Chapter 7 Density Estimation with Gaussian Mixture Models

In addition to regression and dimensionality reduction, density estimation is a core pillar of machine learning. Its goal is to represent data compactly by estimating the underlying probability density function that generated it.

Instead of storing all data points, density estimation models the data using a parametric family of distributions, such as a Gaussian.

For example, we can represent a dataset using its mean and variance, found via maximum likelihood (MLE) or maximum a posteriori (MAP) estimation. However, a single Gaussian distribution often provides a poor fit for complex or multimodal data (data with multiple clusters).

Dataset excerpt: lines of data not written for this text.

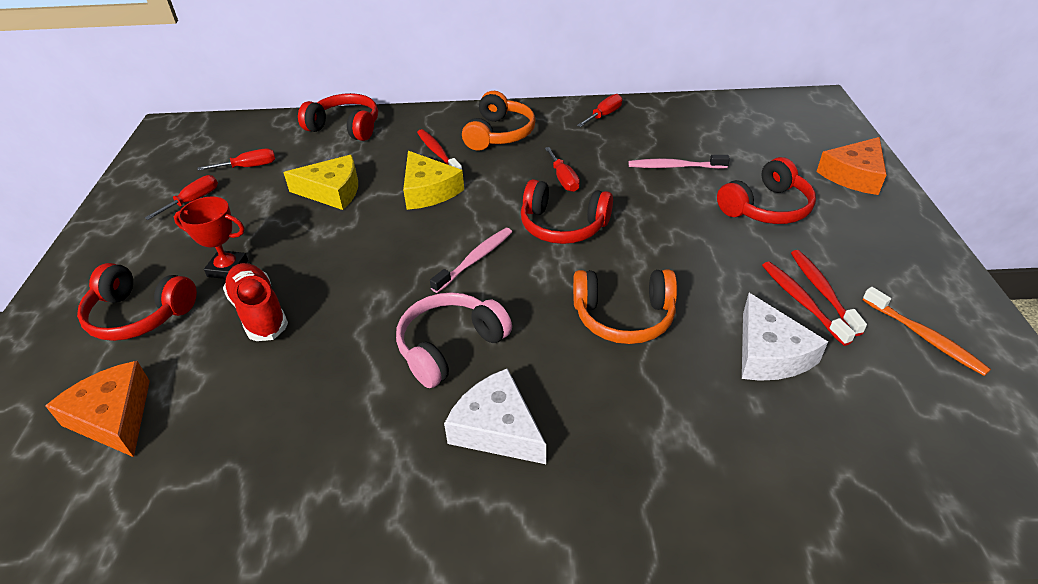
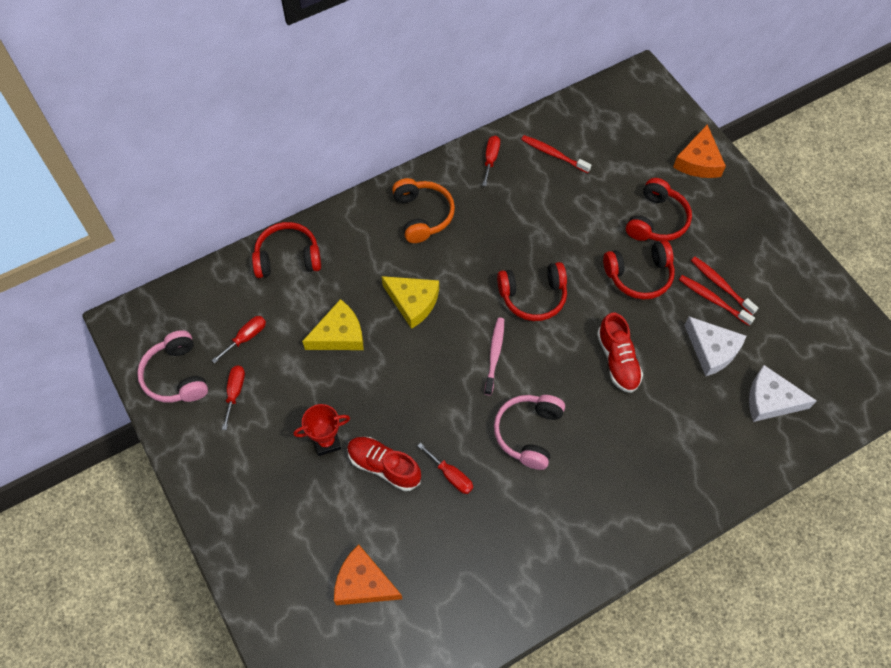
camera: 30 degrees left, 20 degrees up
red headphones [77,263,197,341] -> red headphones moved to [603,240,675,300]
red toothbrush [417,129,462,170] -> red toothbrush moved to [521,135,591,173]
white cheese [444,368,546,464] -> white cheese moved to [749,365,817,422]
red screwdriver [545,147,580,192] -> red screwdriver moved to [418,443,473,494]
orange headphones [573,269,677,344] -> red shoe [597,313,643,393]
pink toothbrush [629,155,730,169] -> none
orange toothbrush [862,287,991,376] -> none
none -> pink headphones [137,330,208,402]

To handle this, we use mixture models.

Definition 7.1 A mixture model represents a probability density as a convex combination of simpler component distributions: \[ p(\mathbf{x}) = \sum_{k=1}^{K} \pi_k p_k(\mathbf{x}), \] subject to: \[ 0 \leq \pi_k \leq 1, \quad \sum_{k=1}^{K} \pi_k = 1, \] where

\(p_k(\mathbf{x})\) are individual component distributions (e.g., Gaussian, Bernoulli), and
\(\pi_k\): mixture weights representing the contribution of each component

Mixture models can capture multimodal structures in data and are thus more expressive than single distributions.